Twenty-three million years ago, a giant carnivore larger than any modern-day lion or polar bear stalked sub-Saharan Africa, according to the fossils of a previously undiscovered species that spent decades in a museum drawer.
Portions of the animal’s jaw, skull and skeleton, including enormous teeth, were discovered in a drawer at the National Museums of Kenya. The fossils were originally found in Kenya decades ago and thought to be a smaller species, but those researchers were searching for ancient apes, so the fossils were put aside.
“Opening a museum drawer, we saw a row of gigantic meat-eating teeth, clearly belonging to a species new to science,” said Matthew Borths, study author and curator of the Division of Fossil Primates at Duke University, in a statement.
The skull is comparable to that of a rhinoceros, and given its size and giant sharp teeth, the carnivore was at the head of its food chain. The researchers estimate that it weighed 1.6 tons and could prey on large herbivores akin to today’s elephant and hippopotamus.
The fossils of this ‘ancient lion’ are described in a study published Thursday in the Journal of Vertebrate Paleontology.
Its canine teeth and molars would have been able to tear flesh and crack bones easily, but the teeth on this particular specimen aren’t very worn, suggesting that it was younger. Despite its young age, the animal’s jaw is much larger when compared to that of a modern adult male lion.
The researchers dubbed the newly discovered species Simbakubwa kutokaafrika, which is Swahili for “big lion coming from Africa.” But it’s not a close relative of lions, other big cats or even mammalian carnivores that roam the Earth today.
Instead, Simbakubwa was part of the hyaenodonts, an extinct group of mammalian carnivores that lived in Africa. And Simbakubwa is the oldest of this group, making it one of the largest carnivorous mammals ever to live on land.
After the extinction of dinosaurs, they enjoyed a 45 million-year reign as the key predators.
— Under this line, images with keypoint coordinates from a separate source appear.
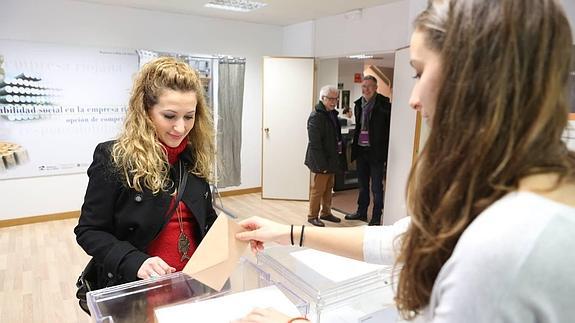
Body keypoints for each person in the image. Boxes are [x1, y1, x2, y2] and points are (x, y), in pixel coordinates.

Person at [234, 0, 575, 322]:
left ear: (477, 79)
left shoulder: (506, 247)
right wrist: (289, 232)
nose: (413, 98)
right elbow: (403, 240)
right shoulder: (518, 188)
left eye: (418, 72)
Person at [74, 57, 217, 288]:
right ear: (145, 111)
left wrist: (232, 237)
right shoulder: (114, 158)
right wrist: (134, 261)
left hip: (192, 283)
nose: (181, 128)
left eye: (189, 116)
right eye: (169, 116)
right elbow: (89, 231)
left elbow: (207, 220)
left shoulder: (193, 157)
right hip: (138, 288)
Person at [345, 75, 392, 226]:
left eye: (369, 86)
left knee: (376, 186)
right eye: (364, 87)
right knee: (363, 185)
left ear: (376, 87)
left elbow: (388, 129)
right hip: (361, 150)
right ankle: (361, 212)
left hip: (376, 152)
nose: (366, 89)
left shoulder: (384, 105)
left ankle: (377, 215)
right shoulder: (358, 104)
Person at [304, 85, 343, 227]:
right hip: (321, 160)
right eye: (330, 99)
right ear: (323, 98)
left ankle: (326, 213)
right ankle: (312, 216)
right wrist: (322, 165)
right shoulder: (316, 116)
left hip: (332, 158)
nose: (334, 102)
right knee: (318, 189)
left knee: (329, 187)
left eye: (336, 99)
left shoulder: (332, 114)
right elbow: (315, 143)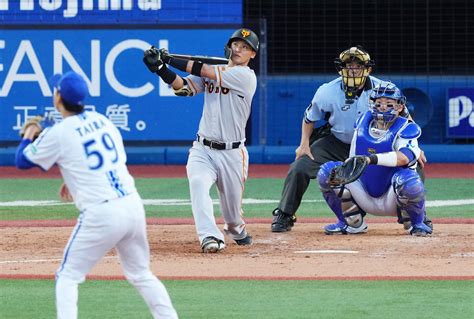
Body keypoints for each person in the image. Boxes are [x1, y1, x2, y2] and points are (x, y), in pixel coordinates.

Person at [15, 71, 191, 319]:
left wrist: (28, 135)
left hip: (101, 213)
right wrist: (72, 181)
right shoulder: (103, 120)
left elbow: (22, 162)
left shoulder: (58, 133)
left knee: (68, 275)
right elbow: (106, 164)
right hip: (132, 205)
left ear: (58, 97)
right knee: (141, 274)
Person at [271, 45, 429, 234]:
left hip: (375, 145)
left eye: (358, 65)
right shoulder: (326, 91)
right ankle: (285, 214)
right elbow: (309, 117)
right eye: (348, 65)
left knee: (414, 167)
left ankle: (418, 216)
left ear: (368, 69)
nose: (353, 69)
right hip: (336, 142)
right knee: (300, 167)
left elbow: (404, 116)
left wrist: (415, 148)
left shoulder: (384, 89)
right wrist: (304, 144)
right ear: (341, 68)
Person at [142, 28, 258, 253]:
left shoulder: (245, 76)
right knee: (197, 183)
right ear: (229, 46)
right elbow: (184, 88)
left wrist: (170, 58)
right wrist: (161, 69)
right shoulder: (216, 70)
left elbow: (201, 68)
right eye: (236, 44)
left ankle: (236, 229)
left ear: (252, 54)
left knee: (232, 216)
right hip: (203, 148)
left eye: (245, 47)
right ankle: (209, 236)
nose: (238, 49)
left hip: (233, 153)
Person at [317, 81, 433, 237]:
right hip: (363, 190)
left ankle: (417, 223)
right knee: (327, 172)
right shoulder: (362, 122)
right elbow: (353, 155)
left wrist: (371, 159)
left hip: (393, 196)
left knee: (409, 181)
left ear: (400, 107)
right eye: (379, 103)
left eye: (389, 103)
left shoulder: (407, 128)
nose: (383, 107)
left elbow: (403, 158)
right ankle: (351, 223)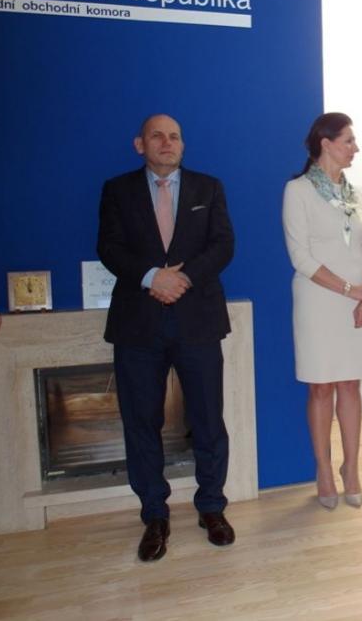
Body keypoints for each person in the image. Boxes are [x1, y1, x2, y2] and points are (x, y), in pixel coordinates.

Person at [97, 114, 236, 562]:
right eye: (157, 136)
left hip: (197, 321)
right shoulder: (117, 190)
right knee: (141, 423)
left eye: (174, 136)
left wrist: (182, 278)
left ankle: (211, 507)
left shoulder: (208, 187)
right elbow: (109, 247)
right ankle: (154, 515)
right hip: (138, 325)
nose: (167, 142)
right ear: (140, 144)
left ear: (182, 145)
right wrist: (151, 277)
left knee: (208, 420)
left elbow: (223, 245)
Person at [282, 112, 362, 510]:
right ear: (325, 143)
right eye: (349, 141)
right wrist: (350, 290)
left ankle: (351, 468)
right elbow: (300, 257)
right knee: (321, 387)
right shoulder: (298, 191)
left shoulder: (359, 195)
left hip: (359, 301)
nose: (356, 148)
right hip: (318, 302)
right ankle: (323, 469)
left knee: (351, 385)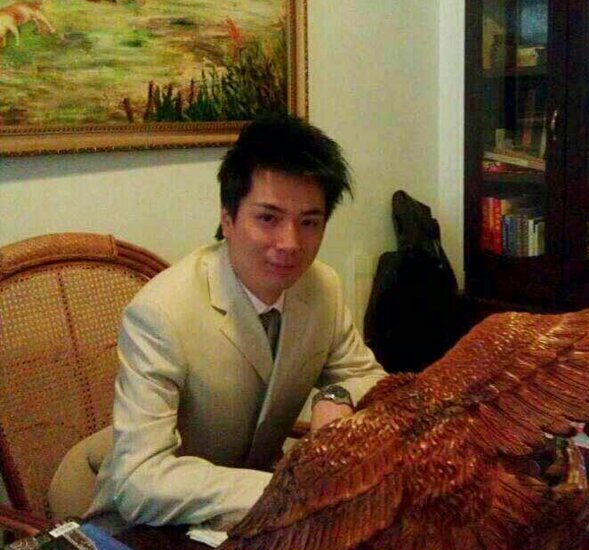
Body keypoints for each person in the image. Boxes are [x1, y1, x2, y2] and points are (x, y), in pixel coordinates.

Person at [87, 114, 386, 527]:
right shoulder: (160, 313)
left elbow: (368, 378)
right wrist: (288, 494)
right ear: (227, 218)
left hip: (249, 524)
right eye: (268, 218)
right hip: (146, 529)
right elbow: (139, 480)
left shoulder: (323, 288)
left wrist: (337, 396)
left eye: (309, 223)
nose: (290, 243)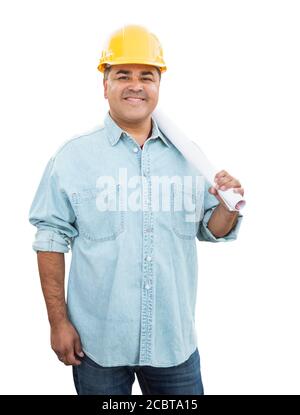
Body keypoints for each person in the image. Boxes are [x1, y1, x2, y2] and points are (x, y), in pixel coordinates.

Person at [28, 24, 244, 395]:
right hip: (97, 345)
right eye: (122, 75)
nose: (135, 85)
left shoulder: (189, 156)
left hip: (172, 343)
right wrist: (57, 321)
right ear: (105, 84)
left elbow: (214, 228)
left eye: (147, 76)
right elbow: (50, 239)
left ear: (158, 86)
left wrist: (229, 204)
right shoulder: (72, 158)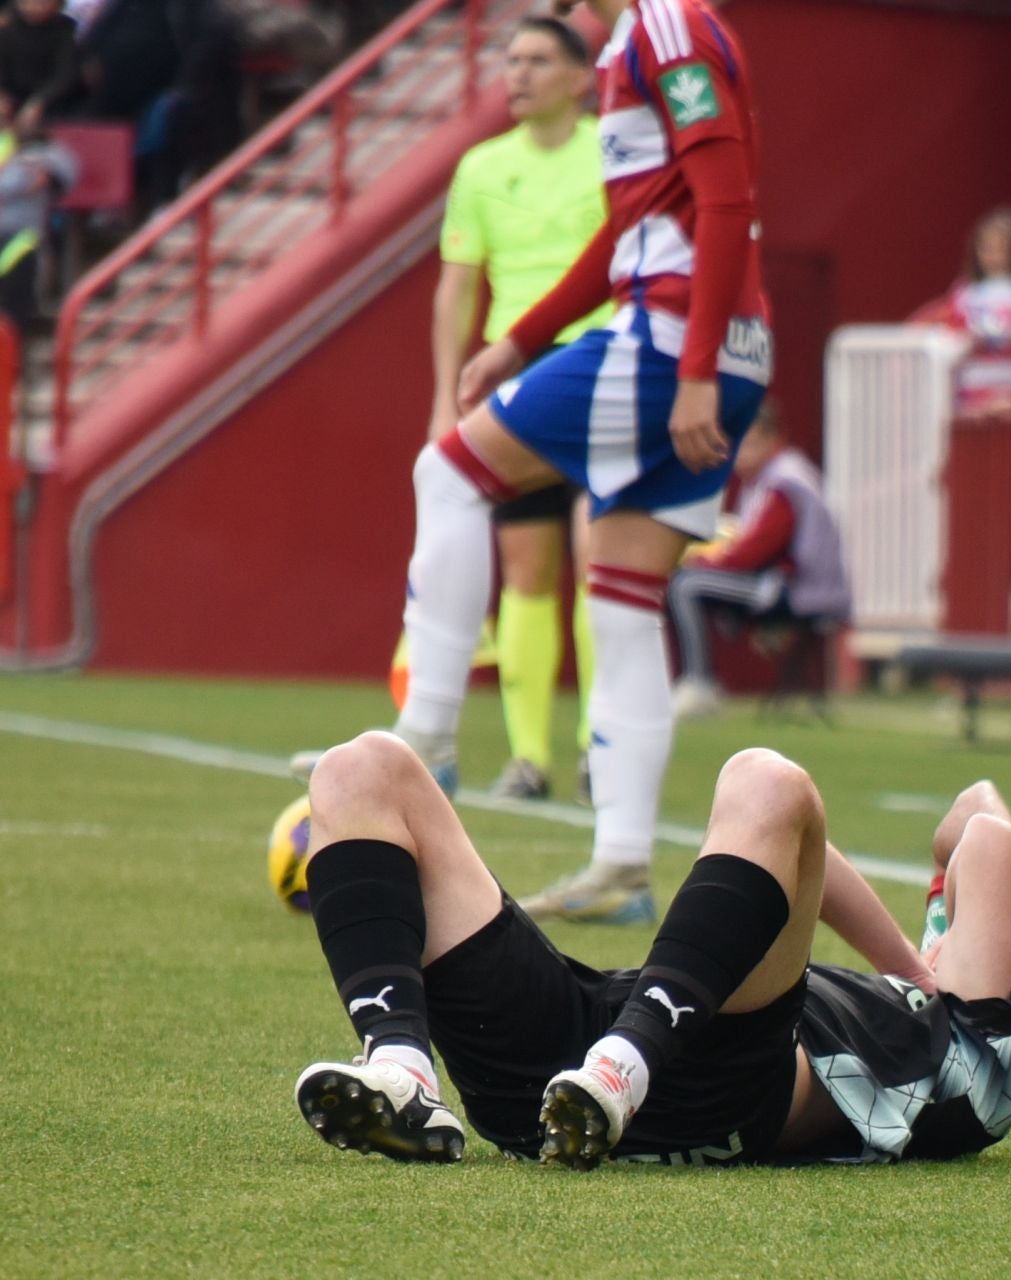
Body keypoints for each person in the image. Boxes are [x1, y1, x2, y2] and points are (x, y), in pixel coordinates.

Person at [384, 0, 773, 926]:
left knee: (449, 474)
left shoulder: (667, 26)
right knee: (624, 598)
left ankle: (426, 739)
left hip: (673, 338)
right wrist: (521, 339)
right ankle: (624, 865)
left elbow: (728, 200)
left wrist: (690, 372)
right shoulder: (636, 44)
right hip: (718, 344)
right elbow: (630, 231)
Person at [291, 738, 1011, 1166]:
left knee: (771, 778)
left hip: (712, 1085)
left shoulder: (983, 1060)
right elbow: (820, 849)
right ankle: (401, 1066)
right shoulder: (933, 1007)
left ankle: (626, 1064)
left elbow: (987, 830)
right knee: (360, 768)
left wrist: (926, 960)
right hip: (577, 1076)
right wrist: (912, 956)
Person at [433, 17, 612, 804]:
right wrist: (446, 395)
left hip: (606, 365)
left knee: (600, 561)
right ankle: (530, 757)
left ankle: (596, 749)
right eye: (510, 60)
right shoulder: (480, 168)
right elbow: (457, 287)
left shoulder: (614, 150)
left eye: (539, 59)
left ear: (581, 77)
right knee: (528, 569)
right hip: (522, 377)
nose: (519, 73)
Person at [666, 402, 851, 718]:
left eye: (748, 443)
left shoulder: (783, 482)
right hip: (794, 584)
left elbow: (752, 552)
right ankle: (696, 681)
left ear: (771, 439)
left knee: (686, 584)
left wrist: (700, 561)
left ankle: (699, 684)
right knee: (688, 582)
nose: (739, 454)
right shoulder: (777, 476)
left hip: (798, 590)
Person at [910, 207, 1011, 417]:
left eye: (1005, 249)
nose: (996, 257)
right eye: (988, 249)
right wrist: (966, 339)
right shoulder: (965, 295)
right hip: (974, 388)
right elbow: (944, 329)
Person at [0, 115, 72, 330]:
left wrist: (24, 174)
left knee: (15, 306)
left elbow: (52, 175)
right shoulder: (8, 148)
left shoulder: (49, 153)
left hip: (21, 240)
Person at [0, 0, 80, 135]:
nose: (34, 7)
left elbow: (65, 75)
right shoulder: (7, 28)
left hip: (53, 106)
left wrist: (39, 102)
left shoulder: (63, 31)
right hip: (11, 102)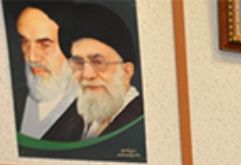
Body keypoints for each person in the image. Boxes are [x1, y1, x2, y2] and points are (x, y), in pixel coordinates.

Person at [59, 1, 143, 140]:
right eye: (78, 62)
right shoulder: (72, 121)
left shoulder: (142, 119)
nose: (87, 74)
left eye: (98, 62)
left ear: (127, 71)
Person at [8, 2, 79, 140]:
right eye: (25, 41)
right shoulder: (12, 97)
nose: (31, 57)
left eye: (45, 44)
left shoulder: (96, 111)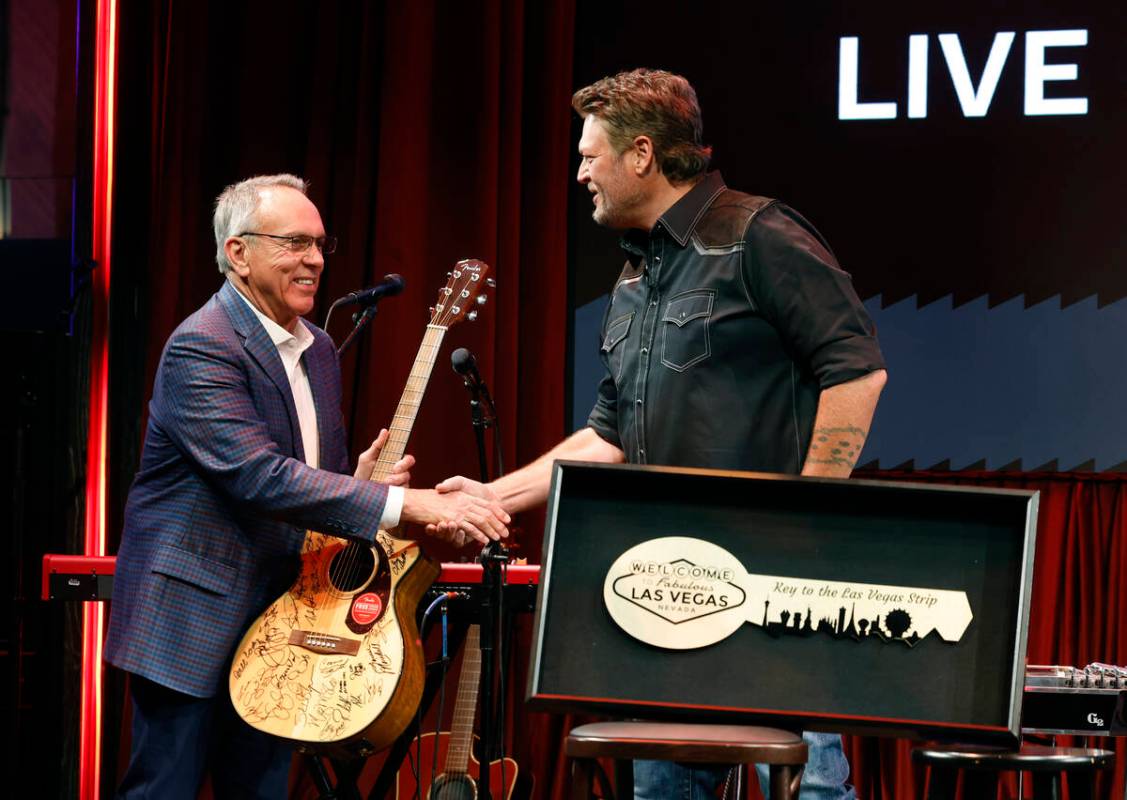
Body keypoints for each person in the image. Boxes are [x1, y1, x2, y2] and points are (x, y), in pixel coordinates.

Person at [434, 70, 887, 799]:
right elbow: (607, 434)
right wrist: (487, 497)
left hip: (775, 575)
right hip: (667, 580)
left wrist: (809, 514)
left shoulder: (758, 234)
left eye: (589, 155)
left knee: (810, 788)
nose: (580, 172)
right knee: (667, 788)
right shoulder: (635, 276)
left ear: (641, 154)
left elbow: (855, 372)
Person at [104, 174, 509, 799]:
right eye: (294, 243)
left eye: (321, 244)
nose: (315, 260)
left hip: (283, 625)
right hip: (191, 619)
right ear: (238, 253)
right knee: (165, 788)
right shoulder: (201, 346)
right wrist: (410, 502)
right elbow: (257, 475)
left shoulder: (317, 348)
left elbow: (304, 487)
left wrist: (357, 480)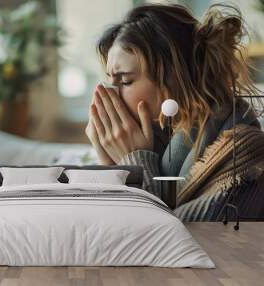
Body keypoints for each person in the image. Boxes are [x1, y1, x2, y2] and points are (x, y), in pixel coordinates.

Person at [85, 3, 264, 221]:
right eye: (109, 80)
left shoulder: (242, 152)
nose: (109, 94)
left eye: (125, 80)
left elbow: (163, 240)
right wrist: (112, 166)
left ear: (176, 79)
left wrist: (135, 162)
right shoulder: (158, 140)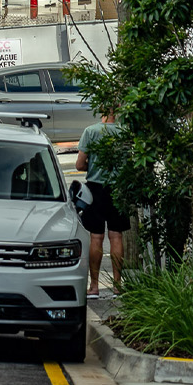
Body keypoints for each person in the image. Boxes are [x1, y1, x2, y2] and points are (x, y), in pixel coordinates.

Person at [77, 110, 127, 298]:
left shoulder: (91, 131)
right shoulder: (125, 131)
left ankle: (95, 286)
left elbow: (79, 165)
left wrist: (92, 163)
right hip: (119, 188)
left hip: (96, 188)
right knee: (116, 236)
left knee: (96, 237)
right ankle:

But tectonic plates shifted, introducing animals from other landmasses like the relatives of dogs, cats and hyenas. This allowed Simbakubwa to cross a landbridge into Eurasia and flourish on other continents, as well.
“It’s a fascinating time in biological history,” Borths said. “Lineages that had never encountered each other begin to appear together in the fossil record.”
And even though they lived for millions of years, they went extinct between 15 million and 18 million years ago. Climates and environments changed, replacing forests with grasslands and more diverse mammalian species.
“We don’t know exactly what drove hyaenodonts to extinction, but ecosystems were changing quickly as the global climate became drier. The gigantic relatives of Simbakubwa were among the last hyaenodonts on the planet,” Borths said.
Nancy Stevens, study co-author and professor in the Heritage College of Osteopathic Medicine at Ohio University, noted in a statement that “This is a pivotal fossil, demonstrating the significance of museum collections for understanding evolutionary history. Simbakubwa is a window into a bygone era. As ecosystems shifted, a key predator disappeared, heralding Cenozoic faunal transitions that eventually led to the evolution of the modern African fauna.”